Figure 5.

Nle is dispensable during myeloid and B cell differentiation. (A and B) 200 sorted LSK Flt3⁻ cells per well were plated onto OP9 cells. After 5 d, 4-OHT was added to the culture medium for 2 d. (A) Proliferation curves (n = 4–9 from two independent experiments). SD is shown. n.s., not significant; P = 0.211. (B) Deletion was evaluated by PCR and myeloid differentiation was assessed at day 12 by flow cytometry after staining with Mac1 and Gr1 markers.
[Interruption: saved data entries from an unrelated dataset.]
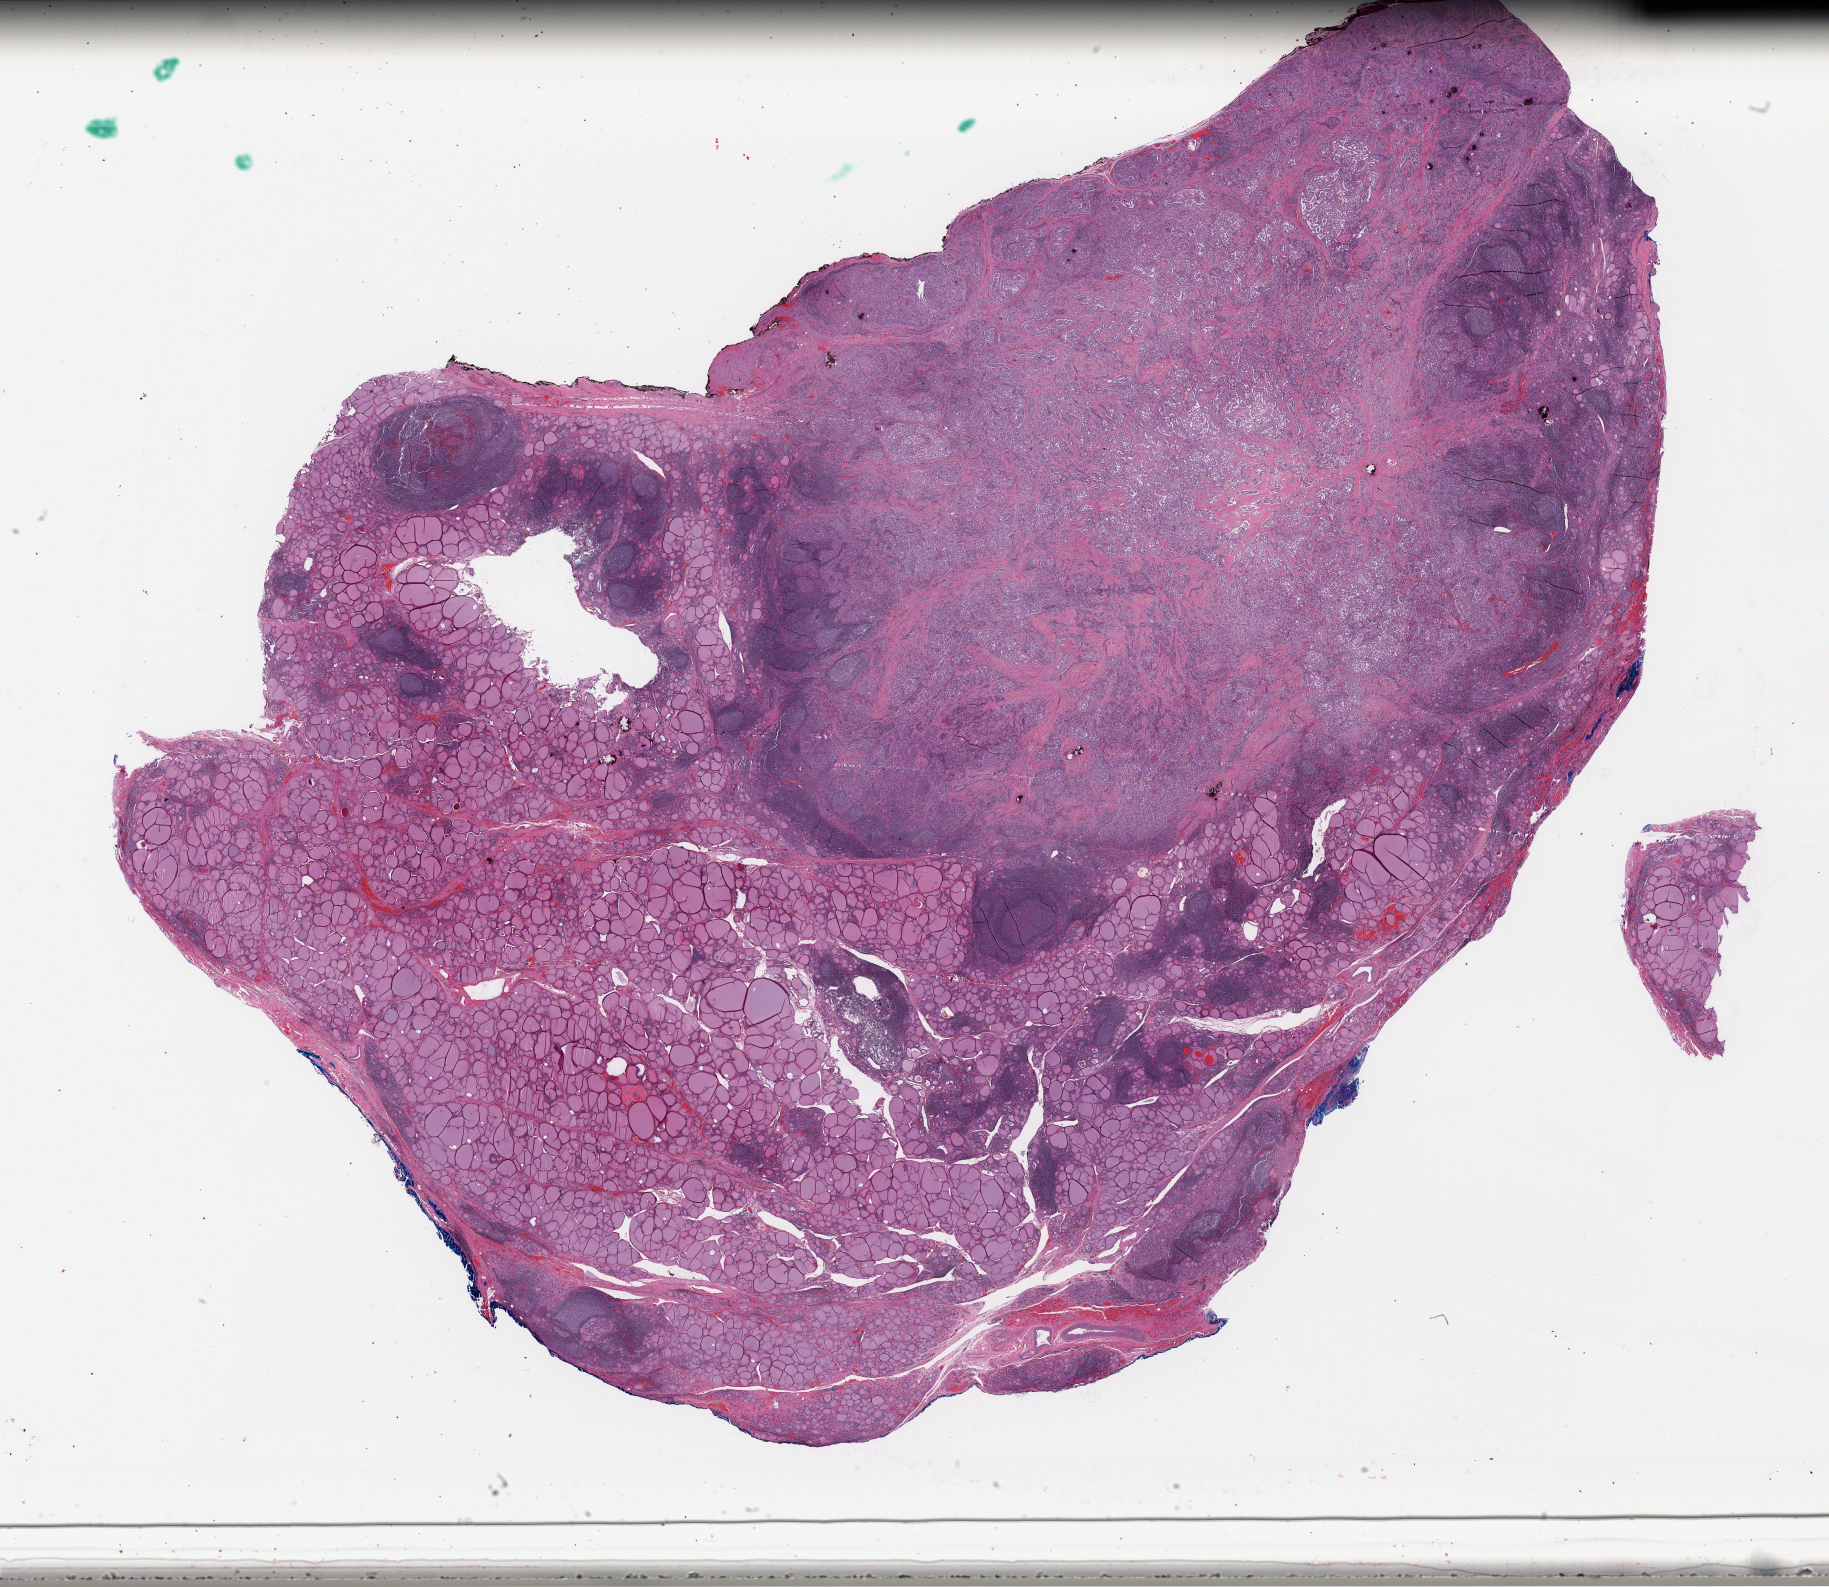
Whole-slide histology image, Hematoxylin and eosin (H&E) stained — a low-resolution overview of the entire scanned area, about 28.8 x 25.0 mm (from a 40x scan), formalin-fixed paraffin-embedded (FFPE) diagnostic section, sample: primary tumour, thyroid. Patient: female, age at initial diagnosis 44 years.
AJCC pathologic stage: I (7th edition). Pathologic diagnosis: Papillary adenocarcinoma, NOS (thyroid gland). Laterality: bilateral.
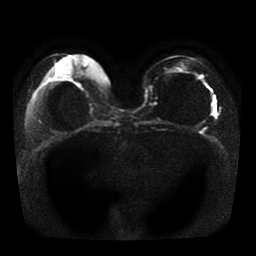
Breast MRI, one axial slice. Position 17 of 41 along the scan axis. Diffusion-weighted series; image 2 of 4 stored at this slice position (different b-values; order by instance number). 1.5 T. 256 × 256 image matrix. Female patient.
Structures marked on this image (outlined manually by an expert reader):
- tumour on diffusion-weighted imaging: bounding box [x1, y1, x2, y2] px = [211, 103, 214, 114]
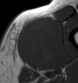
MRI of an extremity soft-tissue mass, one axial slice; position 21 of 43 along the scan axis; MR volume resampled by the dataset authors to the PET/CT grid (not the native acquisition matrix); 3.27 mm slice thickness; 78 × 83 image matrix, field of view 76 × 81 mm. Male patient. Case-level facts recorded for this patient, not image findings: histological type: pleiomorphic leiomyosarcoma; grade: high; site of the primary tumour: left thigh.
Structures marked on this image (expert contour drawn on MRI and transferred to this co-registered scan by the dataset authors):
- gross tumour volume including surrounding oedema: bounding box <15,17,60,66> (left, top, right, bottom; pixels)
- gross tumour volume (mass): <15,17,57,66>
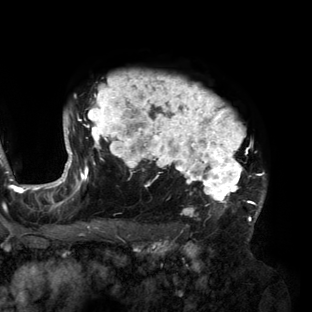
Breast MRI (dynamic contrast-enhanced), one axial slice. Position 110 of 160 along the scan axis. Cropped to one breast. Dynamic contrast-enhanced series, time point 2 of 6 at this slice position (early post-contrast). 3 T. TE 2.7 ms, TR 6.5 ms. 1.2 mm slice thickness. 312 × 312 image matrix, field of view 244 × 244 mm. Female patient.
Outlined on this slice (semi-automatically segmented with operator editing):
- enhancing-tissue mask used for the functional tumour volume (all voxels passing the contrast-enhancement thresholds inside the analysis volume; usually the tumour): bounding box (x1, y1, x2, y2) in pixels: (56, 72, 266, 218)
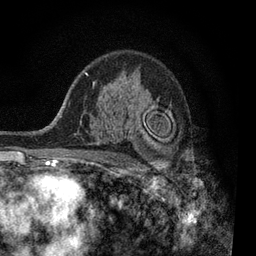
Breast MRI, one axial slice. Slice 58 of 80 in the series (ordered by position). Cropped to one breast. Dynamic contrast-enhanced series, time point 2 of 7 at this slice position (early post-contrast). 3 T. TE 2.2 ms, TR 5.5 ms. 2 mm slice thickness. 256 × 256 image matrix, field of view 150 × 150 mm. Female patient.
Outlined on this slice (semi-automatic segmentation, software-assisted and operator-edited):
- enhancing-tissue mask used for the functional tumour volume (all voxels passing the contrast-enhancement thresholds inside the analysis volume; usually the tumour): box from (x=127, y=126) to (x=132, y=138) px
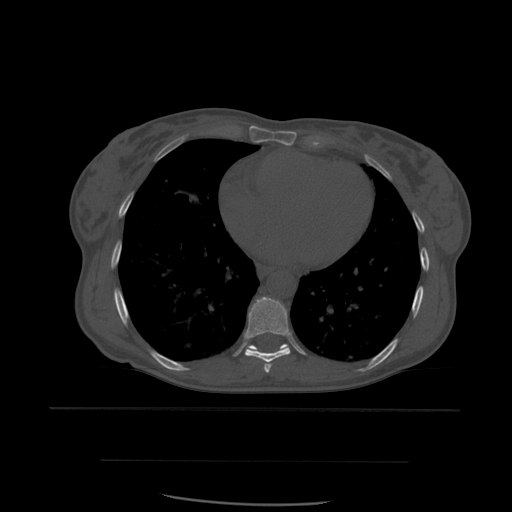
CT including the spine, one axial slice; bone window (W 1800 / L 400 HU); 1.25 mm slice thickness; 512 × 512 image matrix, field of view 392 × 392 mm. Patient age 48 years. Case-level facts recorded for this patient, not image findings: primary cancer: lung.
Annotated regions visible in this slice (semi-automatic segmentation, software-assisted and operator-edited):
- T7 vertebra: bounding box <265,364,271,373> (left, top, right, bottom; pixels)
- T8 vertebra: <244,297,291,372>
- T9 vertebra: <247,338,289,352>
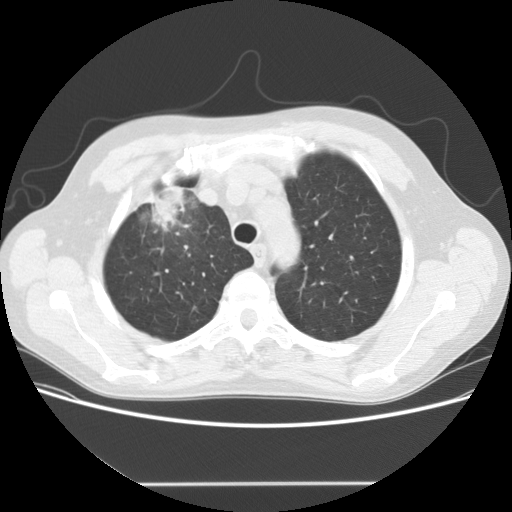
Axial slice from a low-dose chest CT screening exam; baseline annual screen; lung window (W 1500 / L -600 HU); 2.5 mm slice thickness; 120 kVp; 512 × 512 image matrix, field of view 360 × 360 mm. Male, age 56 years at enrolment. Current smoker at enrolment.
Expert reader's lesion annotation, bounding box [x1, y1, x2, y2] px = [128, 176, 208, 241]. The screening reader recorded 2 non-calcified nodules or masses ≥4 mm on this exam; which of them this box marks is not recorded.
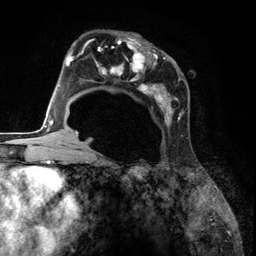
Breast MRI (dynamic contrast-enhanced), one axial slice. Position 75 of 134 along the scan axis. Cropped to one breast. Dynamic contrast-enhanced series, time point 2 of 6 at this slice position (early post-contrast). 3 T. TE 2.8 ms, TR 7.3 ms. 1.2 mm slice thickness. 256 × 256 image matrix. Female patient.
Outlined on this slice (semi-automatically segmented with operator editing):
- enhancing-tissue mask used for the functional tumour volume (all voxels passing the contrast-enhancement thresholds inside the analysis volume; usually the tumour): bounding box [x1, y1, x2, y2] px = [85, 34, 188, 139]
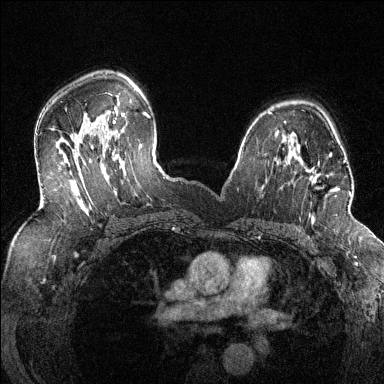
Breast MRI (dynamic contrast-enhanced), one axial slice. Slice 89 of 144 in the series (ordered by position). Dynamic contrast-enhanced series, time point 2 of 6 at this slice position (early post-contrast). 1.5 T. TE 1.7 ms, TR 4.6 ms. 1.2 mm slice thickness. 384 × 384 image matrix, field of view 320 × 320 mm. Female patient.
Outlined on this slice (semi-automatic segmentation, software-assisted and operator-edited):
- enhancing-tissue mask used for the functional tumour volume (all voxels passing the contrast-enhancement thresholds inside the analysis volume; usually the tumour): bounding box (x1, y1, x2, y2) in pixels: (286, 154, 352, 218)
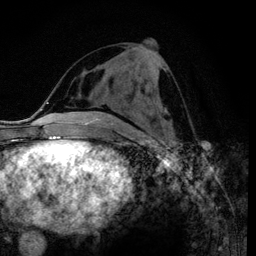
Breast MRI (dynamic contrast-enhanced), one axial slice; slice 46 of 120 in the series (ordered by position); cropped to one breast; dynamic contrast-enhanced series, time point 2 of 6 at this slice position (early post-contrast); 3 T; TE 4.2 ms, TR 7.9 ms; 256 × 256 image matrix, field of view 170 × 170 mm. Female patient.
Outlined on this slice (semi-automatically segmented with operator editing):
- enhancing-tissue mask used for the functional tumour volume (all voxels passing the contrast-enhancement thresholds inside the analysis volume; usually the tumour): box from (x=104, y=79) to (x=164, y=111) px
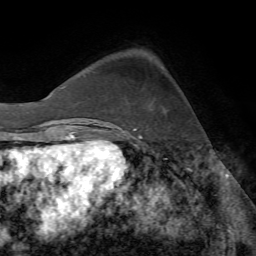
Breast MRI (dynamic contrast-enhanced), one axial slice. Position 20 of 72 along the scan axis. Cropped to one breast. Dynamic contrast-enhanced series, time point 2 of 7 at this slice position (early post-contrast). 1.5 T. TE 4.2 ms, TR 8.7 ms. 256 × 256 image matrix, field of view 180 × 180 mm. Female patient.
Structures marked on this image (semi-automatically segmented with operator editing):
- enhancing-tissue mask used for the functional tumour volume (all voxels passing the contrast-enhancement thresholds inside the analysis volume; usually the tumour): bounding box [x1, y1, x2, y2] px = [134, 103, 152, 131]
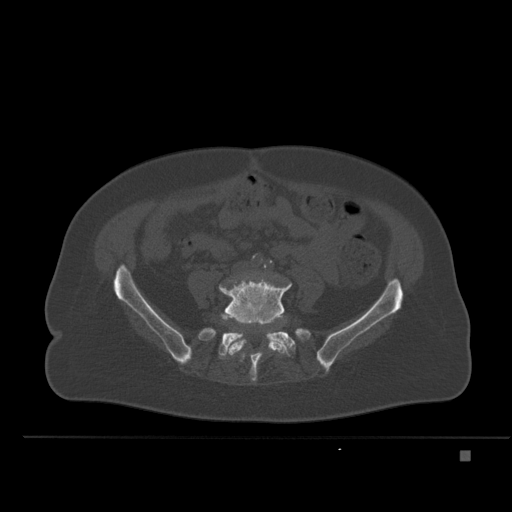
CT including the spine, one axial slice; position 158 of 477 along the scan axis; bone window (W 1800 / L 400 HU); 1.5 mm slice thickness; 512 × 512 image matrix. Female patient, age 74 years. From the clinical record (not read from this slice): primary cancer: colon.
Annotated regions visible in this slice (semi-automatically segmented with operator editing):
- L5 vertebra: bounding box [x1, y1, x2, y2] px = [218, 277, 292, 356]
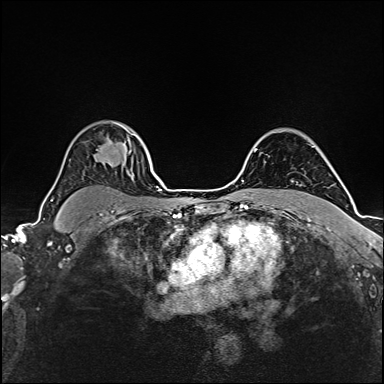
Breast MRI (dynamic contrast-enhanced), one axial slice; position 122 of 160 along the scan axis; dynamic contrast-enhanced series, time point 2 of 6 at this slice position (early post-contrast); 1.5 T; TE 2.4 ms, TR 5.2 ms; 1 mm slice thickness; 384 × 384 image matrix, field of view 280 × 280 mm. Female patient.
Structures marked on this image (semi-automatic segmentation, software-assisted and operator-edited):
- enhancing-tissue mask used for the functional tumour volume (all voxels passing the contrast-enhancement thresholds inside the analysis volume; usually the tumour): bounding box [x1, y1, x2, y2] px = [102, 158, 110, 163]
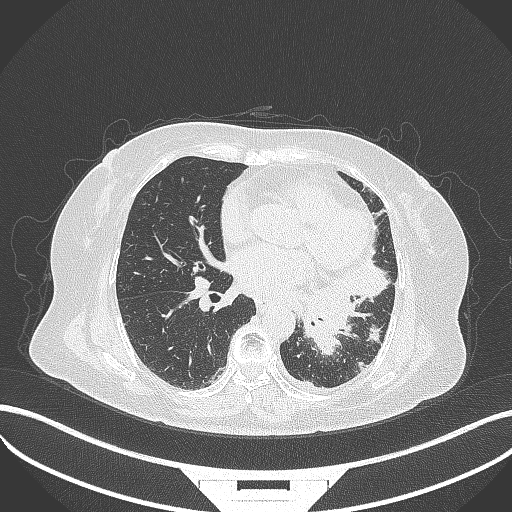
Chest CT, one axial slice. Position 160 of 322 along the scan axis. Reconstruction kernel B70f. 120 kVp. Lung window (W 1500 / L -600 HU). 1 mm slice thickness. 512 × 512 image matrix, field of view 400 × 400 mm. Patient: female, 69 years. Case-level facts recorded for this patient, not image findings: clinical TNM (as recorded): T2b N3 M1.
Structures marked on this image (bounding box drawn by a radiologist):
- lung tumour (recorded histology: adenocarcinoma): bounding box [x1, y1, x2, y2] px = [299, 282, 356, 359]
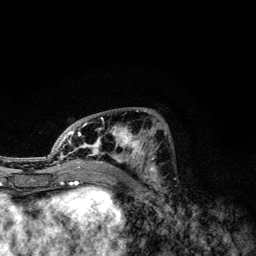
Breast MRI, one axial slice; slice 54 of 134 in the series (ordered by position); cropped to one breast; dynamic contrast-enhanced series, time point 2 of 6 at this slice position (early post-contrast); 3 T; TE 4.2 ms, TR 7.9 ms; 1.2 mm slice thickness; 256 × 256 image matrix, field of view 170 × 170 mm. Female patient.
Annotated regions visible in this slice (semi-automatically segmented with operator editing):
- enhancing-tissue mask used for the functional tumour volume (all voxels passing the contrast-enhancement thresholds inside the analysis volume; usually the tumour): bounding box (x1, y1, x2, y2) in pixels: (49, 110, 166, 173)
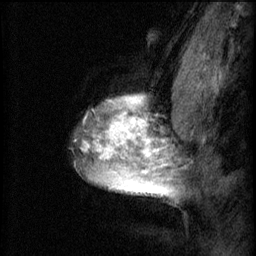
Breast MRI (dynamic contrast-enhanced), one sagittal slice; slice 49 of 60 in the series (ordered by position); 3 images stored at this slice position (order not interpretable as contrast timing); 1.5 T; TE 4.2 ms, TR 8.2 ms; 256 × 256 image matrix, field of view 180 × 180 mm. Patient: female, 40 years.
Annotated regions visible in this slice (semi-automatically segmented with operator editing):
- analysis volume of interest (the breast-tissue region the enhancement analysis was run in; not a lesion): bounding box [x1, y1, x2, y2] px = [72, 82, 167, 197]
- tumour enhancement mask (voxels above the 70 % enhancement threshold inside the analysis volume of interest): [84, 94, 167, 197]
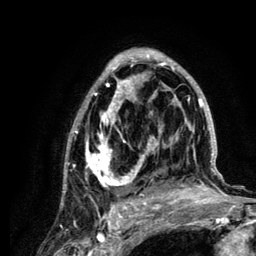
Breast MRI (dynamic contrast-enhanced), one axial slice. Position 74 of 134 along the scan axis. Cropped to one breast. Dynamic contrast-enhanced series, time point 2 of 6 at this slice position (early post-contrast). 3 T. TE 4.2 ms, TR 7.9 ms. 1.2 mm slice thickness. 256 × 256 image matrix, field of view 170 × 170 mm. Female patient.
Outlined on this slice (semi-automatically segmented with operator editing):
- enhancing-tissue mask used for the functional tumour volume (all voxels passing the contrast-enhancement thresholds inside the analysis volume; usually the tumour): box from (x=65, y=48) to (x=222, y=210) px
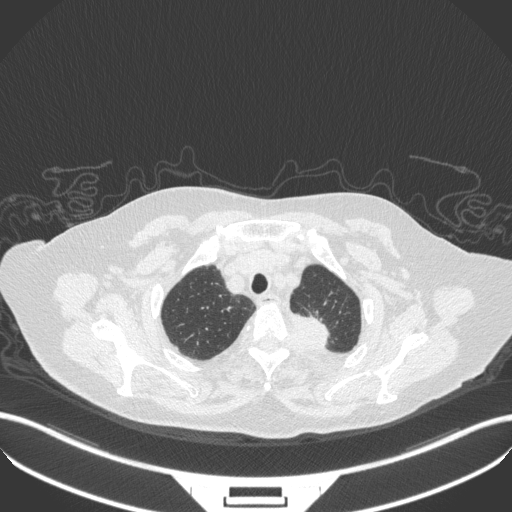
Chest CT, one axial slice; slice 299 of 353 in the series (ordered by position); reconstruction kernel B31f; 100 kVp; lung window (W 1500 / L -600 HU); 1 mm slice thickness; 512 × 512 image matrix, field of view 400 × 400 mm. Female patient, age 81 years. From the clinical record (not read from this slice): clinical TNM (as recorded): T2a N0 M0.
Annotated regions visible in this slice (rectangle marked by the reading radiologist):
- lung tumour (recorded histology: adenocarcinoma): bounding box [x1, y1, x2, y2] px = [283, 306, 334, 350]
Similar results were obtained in two independent experiments. (C–E) Analysis of CD19-control (CD19^Cre/+; Nle^Flox/+) and CD19-Nle^KO (CD19^Cre/+; Nle^Flox/null) mice. (C) PCR analysis on IgM⁺ and CD19⁺ sorted cells from BM and spleen. Data are representative of three individuals. (D) Representative FACS profile of CD19-control and CD19-Nle^KO BM, stained with IgM and CD19 markers. (E) Counts of pre-B cells (CD19⁺ IgM⁻), immature B cells (CD19⁺ IgM⁺) from BM, and mature B cells (CD19⁺ IgM⁺) from spleen of CD19-control and CD19-Nle^KO mice. Bars are means (SD) of n = 4–6 mice per genotype pooled from three independent experiments.